Text provided:
◆ ◆ ◆
D: The first time I met [Andrew Broder of Fog], we ended up having a wonderful breakfast, and two days later we were recording together in the basement. It was like the feeling I had when I met my fiancée. Everything slows down in the room, and you have that feeling. I make music for Andrew, man. I make music for Yoni [Wolf] and [the other Anticon artists]. I think we all do that; it's a shared experience, and I think it's a really healthy way to go about doing things—it's either that, or it's all for yourself. We always like to think of each other, either in the sense of "Oh, wait till they hear this!" or "What would Andrew do?" Those are the two healthy halves of having all these people in your head, and the collage aesthetic that we have. It's really hard not to influence each other all the time, which is really cool.
AVC: There's a story that while he was still an unknown, you had thought about asking Eminem to join the Anticon group.
D: I don't know if I—maybe I did think that. That was the year that everyone [in Anticon] met, so it could have been. Basically, when I met him, I was like, "man, is this one of the ones." And I got home and listened his tape, and it was all written [as opposed to freestyle rhyme]. And then I made the aesthetic grand call [not to contact him], and then a few months later he's in the fucking Source's Unsigned Hype. We met, we had a drink together, and I thought that maybe this guy is down for what I'm in for. But he was down for something completely different. But I like that we met. I think about it often. I do think we provide a similar function for the world in a completely different manner. [Laughs.]
AVC: Do you still think that was the right decision to not give him a call?
D: Yeah. He's good, but it's obvious to me that he wanted to do what he does. The most interesting thing about him is his songs are so loose and his personality is all over the place and it's commanding. It sounds like eight different people, which I love—that's what I try to do, let all these selves go in a song. But then when you see him in a video, he's just finished lifting weights, and he's stiff as a bank door, and he's posturing. It's a wild world that he lives in. He's the king of pop, and it doesn't look like it fits. Whereas when I take pictures these days, I may not look like a rich man, but I think I definitely look like myself. I think about that quite a bit, like the choices he made. He went supremely pop, he let it go into all these lyrics. While we look for other things in lyric writing. [Eminem's] last record was shocking to me though, with the poo-poo, ca-ca, pee-pee lyrics. Have you heard this thing? I would read them in the van when we were bored, just for a laugh. I don't know if he's trying to write it so his kid can listen to it or what, but there are just some unbelievable things, saying "doo-doo," "ca-ca," and all these things. I was kind of surprised that he's checking out on something that he was actually quite good at.
◆ ◆ ◆
Apply what you read:
1) Answer these questions about the interview:
(a) Two days after the breakfast with Andrew Broder, what were D and Broder doing?
(b) When D listened to Eminem's tape at home, what did D notice about the rhymes?
(c) Where would D read the lyrics of Eminem's last record when bored?
2) Can you copy the interview word for word between "D: The first" and "is really cool.", inclusive?
The items that come next are separate material and are not part of the interview.
◆ ◆ ◆
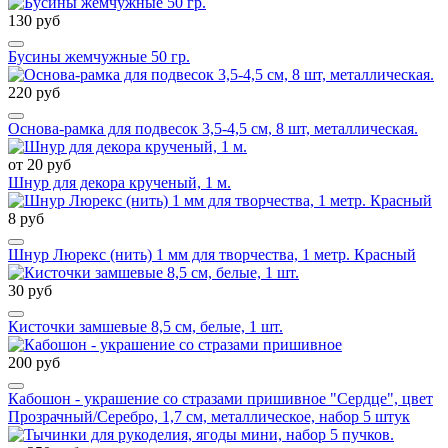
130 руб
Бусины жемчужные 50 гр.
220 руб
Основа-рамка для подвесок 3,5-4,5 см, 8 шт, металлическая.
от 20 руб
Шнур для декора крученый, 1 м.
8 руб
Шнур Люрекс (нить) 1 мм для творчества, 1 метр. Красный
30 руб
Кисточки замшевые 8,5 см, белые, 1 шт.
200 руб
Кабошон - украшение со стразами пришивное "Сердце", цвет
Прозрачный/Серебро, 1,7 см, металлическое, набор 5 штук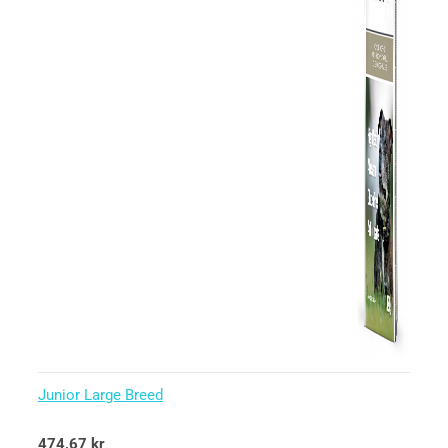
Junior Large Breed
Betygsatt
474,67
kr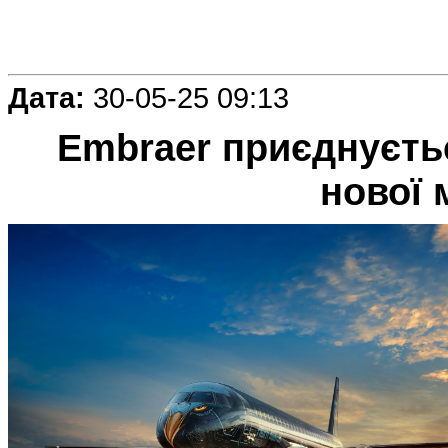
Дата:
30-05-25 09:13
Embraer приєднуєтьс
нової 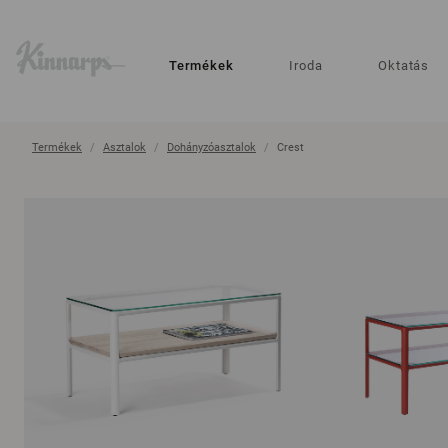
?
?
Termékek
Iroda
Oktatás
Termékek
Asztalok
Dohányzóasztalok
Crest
◆ ◆ ◆
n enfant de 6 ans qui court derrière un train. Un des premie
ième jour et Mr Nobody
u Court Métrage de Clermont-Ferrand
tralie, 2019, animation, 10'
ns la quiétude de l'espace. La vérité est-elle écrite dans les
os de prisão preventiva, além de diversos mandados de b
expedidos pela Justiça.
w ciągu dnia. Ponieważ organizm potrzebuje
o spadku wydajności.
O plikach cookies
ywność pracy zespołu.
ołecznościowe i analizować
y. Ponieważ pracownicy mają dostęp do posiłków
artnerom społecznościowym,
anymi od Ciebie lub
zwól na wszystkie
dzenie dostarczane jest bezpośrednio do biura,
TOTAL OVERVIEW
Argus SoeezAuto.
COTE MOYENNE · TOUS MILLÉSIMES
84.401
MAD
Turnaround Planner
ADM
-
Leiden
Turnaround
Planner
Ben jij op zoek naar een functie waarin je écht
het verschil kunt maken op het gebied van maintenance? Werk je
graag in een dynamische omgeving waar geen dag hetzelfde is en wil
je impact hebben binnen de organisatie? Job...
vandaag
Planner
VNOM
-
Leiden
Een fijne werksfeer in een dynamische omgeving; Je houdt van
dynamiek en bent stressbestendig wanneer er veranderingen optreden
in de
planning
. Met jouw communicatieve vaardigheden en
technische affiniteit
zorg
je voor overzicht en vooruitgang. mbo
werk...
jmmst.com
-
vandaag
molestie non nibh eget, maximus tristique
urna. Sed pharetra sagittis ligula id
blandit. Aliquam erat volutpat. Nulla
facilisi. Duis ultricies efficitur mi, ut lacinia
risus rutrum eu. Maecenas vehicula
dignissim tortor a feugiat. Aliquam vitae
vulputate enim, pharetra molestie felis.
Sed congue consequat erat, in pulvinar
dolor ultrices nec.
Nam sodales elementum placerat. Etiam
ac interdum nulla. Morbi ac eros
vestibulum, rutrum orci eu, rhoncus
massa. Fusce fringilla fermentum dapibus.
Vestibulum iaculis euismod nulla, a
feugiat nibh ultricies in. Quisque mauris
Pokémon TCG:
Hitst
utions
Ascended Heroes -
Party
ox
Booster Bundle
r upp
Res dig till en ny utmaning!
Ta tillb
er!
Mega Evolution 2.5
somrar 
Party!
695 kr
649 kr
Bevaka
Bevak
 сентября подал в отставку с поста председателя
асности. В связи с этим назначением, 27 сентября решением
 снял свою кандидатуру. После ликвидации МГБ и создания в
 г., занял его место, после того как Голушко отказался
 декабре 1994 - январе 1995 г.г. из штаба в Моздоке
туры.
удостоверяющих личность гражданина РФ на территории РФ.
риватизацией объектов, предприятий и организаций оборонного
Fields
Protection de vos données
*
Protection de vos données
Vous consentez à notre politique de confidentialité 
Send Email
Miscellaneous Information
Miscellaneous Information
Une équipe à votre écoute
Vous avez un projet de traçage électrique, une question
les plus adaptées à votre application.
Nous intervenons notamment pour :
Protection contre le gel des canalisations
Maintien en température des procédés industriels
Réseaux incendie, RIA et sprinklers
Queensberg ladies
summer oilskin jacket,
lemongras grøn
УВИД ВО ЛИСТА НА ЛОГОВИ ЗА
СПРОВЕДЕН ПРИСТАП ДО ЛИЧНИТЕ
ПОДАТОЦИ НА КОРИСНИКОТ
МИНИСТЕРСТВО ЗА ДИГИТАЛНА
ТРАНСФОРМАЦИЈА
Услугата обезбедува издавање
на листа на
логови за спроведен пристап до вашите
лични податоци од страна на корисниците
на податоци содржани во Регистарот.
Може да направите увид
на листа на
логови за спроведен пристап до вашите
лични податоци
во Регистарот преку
◆ ◆ ◆
Numbered answers:
1)
(a) Recording together in the basement.
(b) They were all written, as opposed to freestyle.
(c) In the van.

2)
D: The first time I met [Andrew Broder of Fog], we ended up having a wonderful breakfast, and two days later we were recording together in the basement. It was like the feeling I had when I met my fiancée. Everything slows down in the room, and you have that feeling. I make music for Andrew, man. I make music for Yoni [Wolf] and [the other Anticon artists]. I think we all do that; it's a shared experience, and I think it's a really healthy way to go about doing things—it's either that, or it's all for yourself. We always like to think of each other, either in the sense of "Oh, wait till they hear this!" or "What would Andrew do?" Those are the two healthy halves of having all these people in your head, and the collage aesthetic that we have. It's really hard not to influence each other all the time, which is really cool.